Privatizing Social Security

One of the constant ideas that gets floated by GOP partisans and fans of “the free market” is the privatization of Social Security. The arguments are familiar and well worn. The government should not be in the business of money management, private organizations can get investors a better rate of return, SS money was confiscated from people and they should get it back etc. etc.
I will tell you exactly what will happen if SS is privatized.
People will get those self-directed IRAs (or whatever shiny new name they acquire). They will initially marvel at their stunning rates of return, as all of the fund management companies compete for business and inflate their rates of return to attract the investors, many of whom will not be, shall we say, very sophisticated.. All will look wonderful, as they imagine a very comfortable retirement.
Then a recession will occur. Recessions always occur. They occur because as a species we always over-extend ourselves, especially if we are using somebody else’s money.
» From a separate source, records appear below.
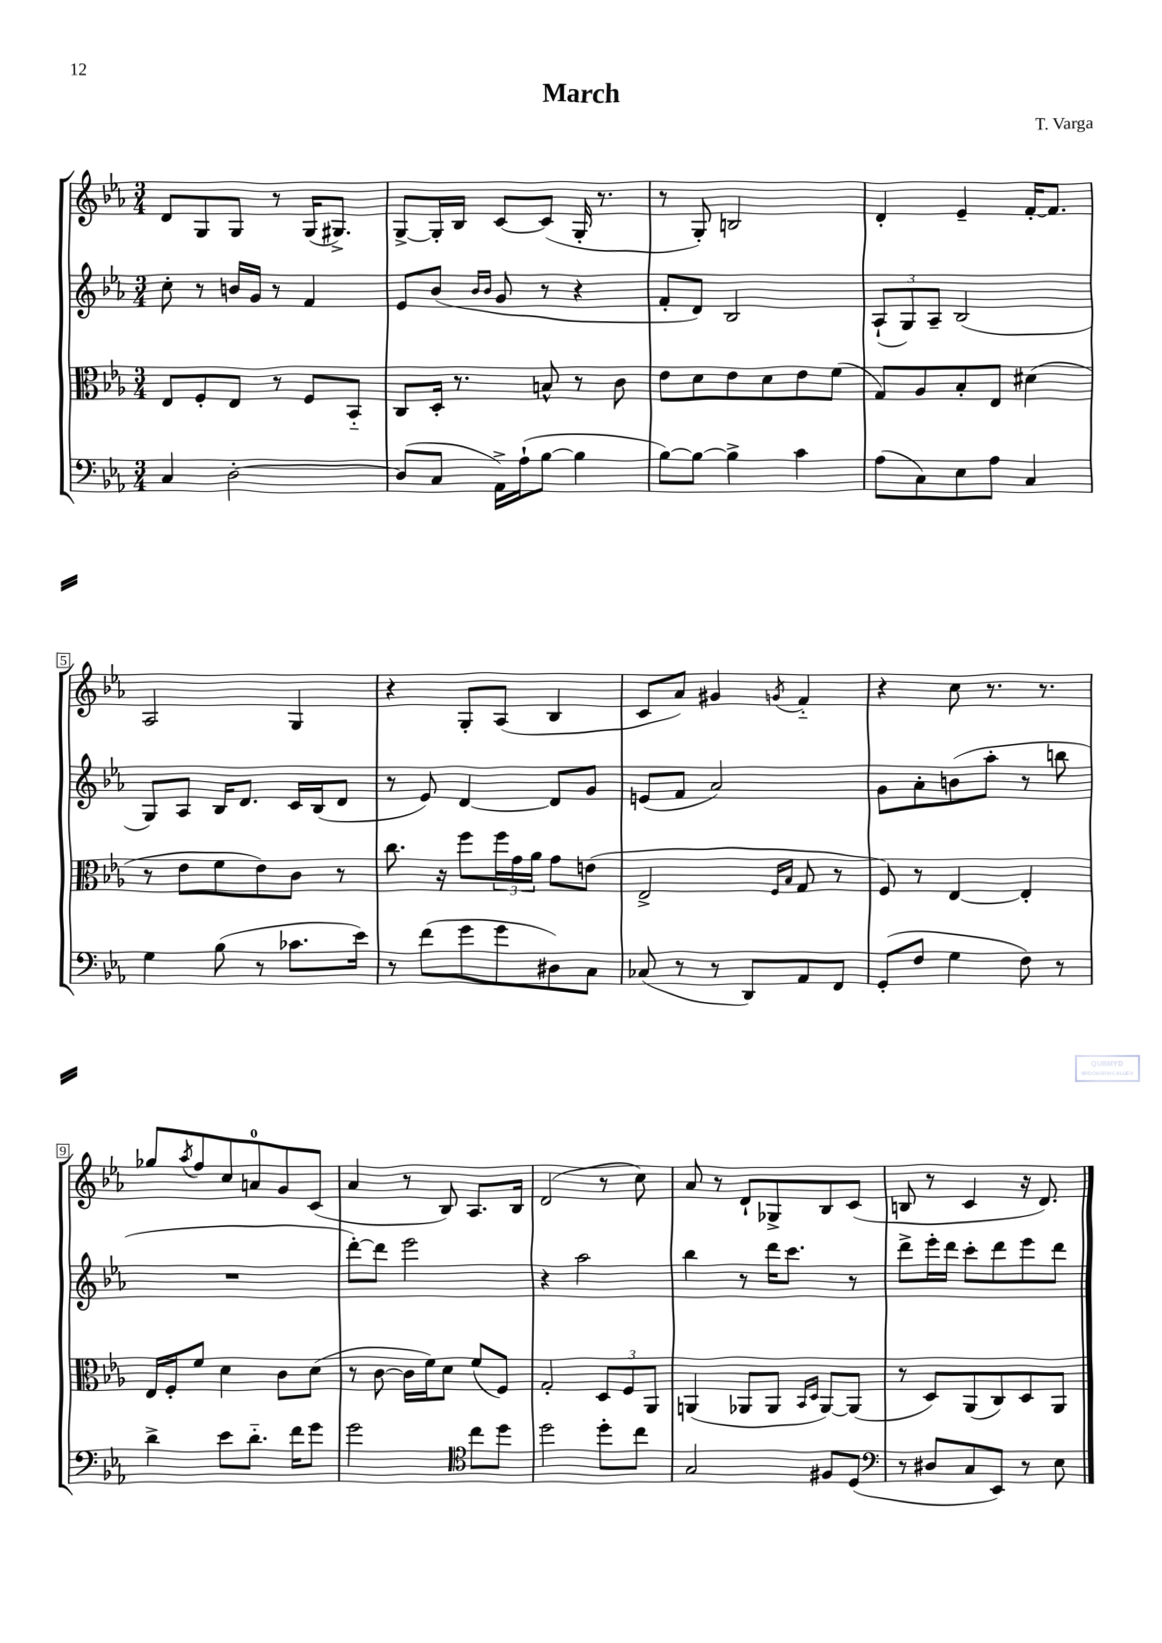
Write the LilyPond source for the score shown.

\header { title = "March" composer = "T. Varga" }
<<
\new StaffGroup <<
\new Staff = "s0" {
    \clef treble \key ees \major \numericTimeSignature \time 3/4
    d'8 g8 g8 r8 g16( gis8.->) |
    g8~-> g16-. bes16 c'8~ c'8( g16-. r8. |
    r8 g8-.) b2 |
    d'4-. ees'4-- f'16~-. f'8. |
    aes2 g4 |
    r4 g8-. aes8( bes4 |
    c'8 aes'8) gis'4 \acciaccatura { g'8 } f'4-_ |
    r4 c''8 r8. r8. |
    ges''8 \acciaccatura { aes''8 } f''8 c''8 a'8-0 g'8 c'8( |
    aes'4 r8 bes8) aes8. bes16 |
    d'2( r8 c''8) |
    aes'8 r8 d'8-! ges8-> bes8 c'8( |
    b8 r8 c'4 r16 d'8.) \bar "|." |
}
\new Staff = "s1" {
    \clef treble \key ees \major \numericTimeSignature \time 3/4
    c''8-. r8 b'16 g'16 r8 f'4 |
    ees'8 bes'8( \grace { bes'16 bes'16 } g'8 r8 r4 |
    f'8-. d'8) bes2 |
    \tuplet 3/2 { aes8-!( g8) aes8-- } bes2( |
    g8) aes8 bes16 d'8. c'16 bes16( d'8 |
    r8 ees'8) d'4~ d'8 g'8 |
    e'8( f'8 aes'2) |
    g'8 aes'8-. b'8( aes''8-. r8 b''8 |
    R2. |
    d'''8~-.) d'''8 ees'''2 |
    r4 aes''2 |
    bes''4 r8 d'''16 c'''8. r8 |
    d'''8-> ees'''16-. d'''16 c'''8-. d'''8 ees'''8 d'''8 \bar "|." |
}
\new Staff = "s2" {
    \clef alto \key ees \major \numericTimeSignature \time 3/4
    ees8 f8-. ees8 r8 f8 bes,8-_ |
    c8 d16-. r8. b8-^ r8 c'8 |
    ees'8 d'8 ees'8 d'8 ees'8 f'8( |
    g8) aes8 bes8-. ees8 dis'4( |
    r8 ees'8 f'8 ees'8) c'8 r8 |
    c''8. r16 f''8 \tuplet 3/2 { f''16 g'16 aes'16 } g'8 e'8( |
    ees2-> \grace { f16 bes16 } g8 r8 |
    f8) r8 ees4~ ees4-. |
    ees16 f16-. f'8 d'4 c'8 d'8( |
    r8 c'8~ c'16 f'16) d'8 f'8( f8) |
    g2-. \tuplet 3/2 { d8 f8 aes,8 } |
    a,4( aes,8 aes,8 \grace { bes,16 d16 } aes,8~) aes,8( |
    r8 d8) aes,8( c8) d8 aes,8 \bar "|." |
}
\new Staff = "s3" {
    \clef bass \key ees \major \numericTimeSignature \time 3/4
    c4 d2~-. |
    d8( c8 aes,16->) aes16-!( bes8~ bes4 |
    bes8~) bes8~ bes4-> c'4 |
    aes8( c8) ees8 aes8 c4 |
    g4 bes8( r8 ces'8. ees'16) |
    r8 f'8( g'8 g'8 dis8) c8 |
    ces8( r8 r8 d,8) aes,8 f,8 |
    g,8-.( f8 g4 f8) r8 |
    d'4-> ees'8 d'8.-_ f'16 g'8 |
    g'2 \clef tenor c''8 d''8 |
    d''2 d''8-. c''8 |
    g2 fis8 d8( |
    \clef bass r8 dis8 c8 ees,8) r8 ees8 \bar "|." |
}
>>
>>
\layout { \context { \Score \override BarNumber.stencil = #(make-stencil-boxer 0.1 0.3 ly:text-interface::print) } }
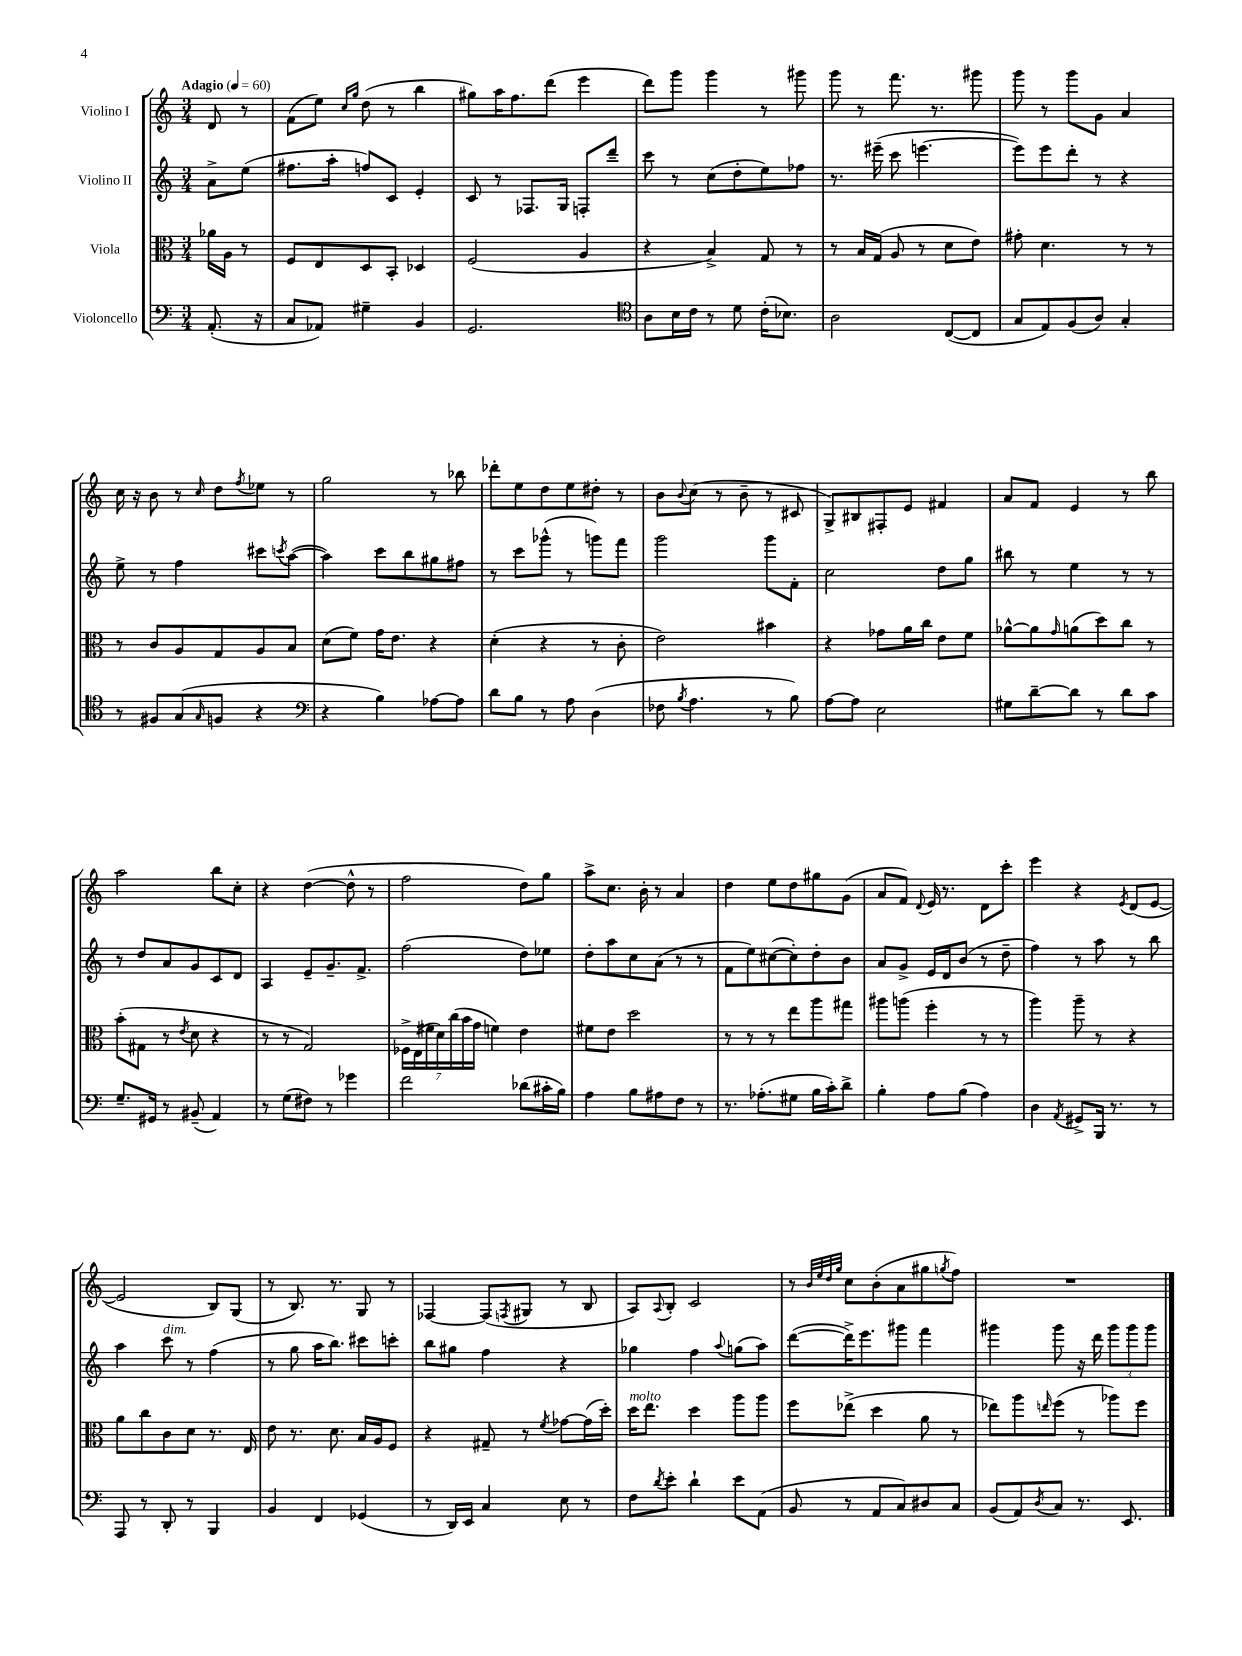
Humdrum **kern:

**kern	**kern	**kern	**kern
*part4	*part3	*part2	*part1
*staff4	*staff3	*staff2	*staff1
*I"Violoncello	*I"Viola	*I"Violino II	*I"Violino I
*clefF4	*clefC3	*clefG2	*clefG2
*k[]	*k[]	*k[]	*k[]
*M3/4	*M3/4	*M3/4	*M3/4
*MM60	*MM60	*MM60	*MM60
=	=	=	=
!	!	!	!LO:TX:a:B:t=Adagio
(8.AA'/	16a-X\LL	8a^\L	8d/
.	16A\JJ	.	.
.	8r	(8ee\J	8r
16r	.	.	.
=1	=1	=1	=1
8C/L	8F/L	8.ff#X\L	(8f\L
8AA-X/J)	8E/	.	8ee\J)
.	.	16aa'\Jk	.
.	.	.	16qqcc/LL
.	.	.	16qqgg/JJ
4G#X~\	8D/	8ffn/L)	(8dd\
.	8BB'/J	8c/J	8r
4BB/	4D-X/	4e'/	4bb\
=2	=2	=2	=2
2.GG/	(2F/	8c/	8gg#X\L)
.	.	8r	16aa\K
.	.	.	8.ff\
.	.	8.F-X/L	.
.	.	.	(8ddd\J
.	.	16G/Jk	.
.	4A/	8Fn'/L	4eee\
.	.	8ddd~/J	.
=3	=3	=3	=3
*clefC4	*	*	*
8A\L	4r	8ccc\	8ddd\L)
16B\L	.	8r	8ggg\J
16c\JJ	.	.	.
8r	4B^/)	(8cc\L	4ggg\
8d\	.	8dd'\	.
(16c'\KL	8G/	8ee\)	8r
8.B-X\J)	.	.	.
.	8r	8ff-X\J	8ggg#X\
=4	=4	=4	=4
2A\	8r	8.r	8ggg\
.	16B/LL	.	8r
.	(16G/JJ	(16eee#X~\	.
.	8A/	8ccc\	8.fff\
.	8r	[4.eeen\	.
.	.	.	8.r
([8C/L	8d\L	.	.
8C/J]	8e\J)	.	8ggg#X\
=5	=5	=5	=5
8G/L	8g#X'\	8eee\L])	8ggg\
8E/)	4.d\	8eee\	8r
(8F/	.	8ddd'\J	8ggg\L
8A/J)	.	8r	8g\J
4G'/	8r	4r	4a/
.	8r	.	.
!!LO:LB:g=z
=6	=6	=6	=6
8r	8r	8ee^\	16cc\
.	.	.	16r
8F#X/L	8c/L	8r	8b\
(8G/	8A/	4ff\	8r
16qqG/	.	.	16qqcc/
8Fn/J	8G/	.	8dd\L
.	.	.	8qff/
4r	8A/	8ccc#X\L	8ee-X\J
.	.	8qcccn/	.
.	8B/J	([8aa\J	8r
=7	=7	=7	=7
*clefF4	*	*	*
4r	(8d\L	4aa\])	2gg\
.	8f\J)	.	.
4B\)	16g\KL	8ccc\L	.
.	8.e\J	.	.
.	.	8bb\	.
[8A-X\L	4r	8gg#X\	8r
8A-\J]	.	8ff#X\J	8bb-X\
=8	=8	=8	=8
8d\L	(4d'\	8r	8ddd-X'\L
8B\J	.	8ccc\L	8ee\
8r	4r	(8ggg-X^^\J	8dd\
8A\	.	8r	8ee\
(4D\	8r	8gggn\L)	8dd#X'\J
.	8c'\	8fff\J	8r
=9	=9	=9	=9
8F-X\	2e\)	2ggg\	8b\L
8qB/	.	.	8qqb/
4.A\	.	.	(8cc\J
.	.	.	8r
.	.	.	8b~\
8r	4b#X\	8ggg\L	8r
8B\)	.	8f'\J	8c#X/
=10	=10	=10	=10
[8A\L	4r	2cc\	8G^/L)
8A\J]	.	.	8B#X/
2E\	8g-X\L	.	8F#X'/
.	16a\L	.	8e/J
.	16cc\JJ	.	.
.	8e\L	8dd\L	4f#X/
.	8f\J	8gg\J	.
=11	=11	=11	=11
8G#X\L	[8a-X^^\L	8bb#X\	8a/L
[8d~\	8a-\]	8r	8f/J
.	16qqg/	.	.
8d\J]	(8an\	4ee\	4e/
8r	8dd\)	.	.
8d\L	8cc\J	8r	8r
8c\J	8r	8r	8bb\
!!LO:LB:g=z
=12	=12	=12	=12
8.G~/L	(8b'\L	8r	2aa\
.	8G#X\J	8dd/L	.
16GG#X/Jk	.	.	.
8r	8r	8a/	.
.	8qe/	.	.
(8BB#X~/	8d\	8g/	.
4AA/)	4r	8c/	8bb\L
.	.	8d/J	8cc'\J
=13	=13	=13	=13
8r	8r	4A/	4r
(8G\L	8r	.	.
8F#X\J)	2G/)	8e~/L	([4dd\
8r	.	8.g~/	.
4g-X\	.	.	8dd^^\]
.	.	8.f^/J	.
.	.	.	8r
=14	=14	=14	=14
2f\	28F-X^\LL	(2ff\	2ff\
.	(28E\	.	.
.	28f#X\	.	.
.	28d\)	.	.
.	(28cc\	.	.
.	28b\	.	.
.	28g\JJ	.	.
.	4fn\)	.	.
(8d-X\L	4e\	8dd\L)	8dd\L)
16c#X'\L	.	8ee-X\J	8gg\J
16B\JJ)	.	.	.
=15	=15	=15	=15
4A\	8f#X\L	8dd'\L	8aa^\L
.	8e\J	8aa\	8.cc\J
8B\L	2dd\	8cc\	.
.	.	.	16b'\
8A#X\	.	(8a\J	8r
8F\J	.	8r	4a/
8r	.	8r	.
=16	=16	=16	=16
8.r	8r	8f\L	4dd\
.	8r	8ee\)	.
(8.A-X'\L	.	.	.
.	8r	([8cc#X\	8ee\L
8G#X\J	8ee\L	8cc#'\])	8dd\
16B\LL	8aa\	8dd'\	8gg#X\
16c'\J)	.	.	.
8d^\J	8gg#X\J	8b\J	(8g\J
=17	=17	=17	=17
4B'\	8aa#X\L	8a/L	8a/L
.	(8aan\J	8g^/J	8f/J)
.	.	.	8qqd/
8A\L	4ff'\	16e/LL	16e/
.	.	16d/J	8.r
(8B\J	.	(8b/J	.
4A\)	8r	8r	8d\L
.	8r	8dd~\	8ccc'\J
=18	=18	=18	=18
4D\	4aa\)	4ff\)	4eee\
8qAA/	.	.	.
8GG#X^/L	8aa~\	8r	4r
16BBB/Jk	8r	8aa\	.
8.r	.	.	.
.	.	.	8qe/
.	4r	8r	(8d/L
8r	.	8bb\	[8e/J
!!LO:LB:g=z
=19	=19	=19	=19
8AAA/	8a\L	4aa\	2e/]
8r	8cc\	.	.
!	!	!LO:TX:a:i:t=dim.	!
8DD'/	8c\	8ccc\	.
8r	8d\J	8r	.
4BBB/	8.r	(4ff\	8B/L)
.	.	.	(8G/J
.	16E/	.	.
=20	=20	=20	=20
4BB/	8e\	8r	8r
.	8.r	8gg\	8.B/)
4FF/	.	16aa\KL	.
.	8.d\	8.bb\J)	8.r
(4GG-X/	16B/LL	8ccc#X\L	8G/
.	16A/J	.	.
.	8F/J	8cccn'\J	8r
=21	=21	=21	=21
8r	4r	8bb\L	[4F-X/
16DD/LL)	.	8gg#X\J	.
16EE/JJ	.	.	.
4C/	8G#X~/	4ff\	(8F-/L]
.	.	.	8qFn/
.	8r	.	8G#X/J
.	8qf/	.	.
8E\	[8g-X\L	4r	8r
8r	(16g-\L]	.	8B/
.	16dd'\JJ)	.	.
=22	=22	=22	=22
!	!LO:TX:a:i:t=molto	!	!
8F\L	16dd\KL	4gg-X\	8A/L)
.	8.ee\J	.	.
8qd/	.	.	8qqA/
8e'\J	.	.	8B'/J
4d`\	4dd\	4ff\	2c/
.	.	8qqaa/	.
8e\L	8aa\L	(8ggn\L	.
(8AA\J	8aa\J	8aa\J)	.
=23	=23	=23	=23
8BB/	8ff\L	([8ddd\L	8r
.	.	.	32qqb/LLL
.	.	.	32qqee/
.	.	.	32qqdd/
.	.	.	32qqgg/JJJ
8r	(8ee-X^\J	16ddd^\K])	8cc\L
.	.	8.eee\	.
8AA/L	4dd\	.	(8b'\
8C/)	.	8ggg#X\J	8a\
8D#X/	8a\	4fff\	8gg#X\
.	.	.	8qggn/
8C/J	8r	.	8ff\J)
=24	=24	=24	=24
(8BB/L	8ee-X\L)	4ggg#X\	2.r
8AA/)	8aa\	.	.
8qD/	16qqeen/	.	.
8C/J	(8ff\J	8ggg#\	.
8.r	8r	16r	.
.	.	16ddd\	.
.	8aa-X\L)	12ggg#\L	.
8.EE/	.	.	.
.	.	12ggg#\	.
.	8ff\J	.	.
.	.	12ggg#\J	.
==	==	==	==
*-	*-	*-	*-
Suddenly those previously starry-eyed investors will notice their portfolio value sinking like the proverbial stone. If they are really unlucky they might find that their money management has been entrusted to a graduate of the Enron School of Creative Accounting, or the Bernard Madoff School of Creative Investing.
This will cause, as is written in the Bible, much weeping, wailing and gnashing of teeth.
At this point, politicians will suddenly discover the virtues of government intervention, as the retirement funds are bailed out in some way by government. This is because there are more and more elderly electors out there, and older and retired people have all the time in the world to organize and make politician’s lives miserable.
The net effect will be yet another cycle of that dysfunctional game long played in Western democracies – the privatization of profit and the socialization of losses.
Think of it as another instance of the Savings and Loan fiasco, but with numbers at least 10 times bigger. Whatever the final bill turns out to be, it will be at least an order of magnitude larger than the initial estimate. Bail-outs work like that. As soon as people see the prospect of what they think is “free money” (i.e. somebody else’s money) they become extremely creative at whistling up losses and financial privations.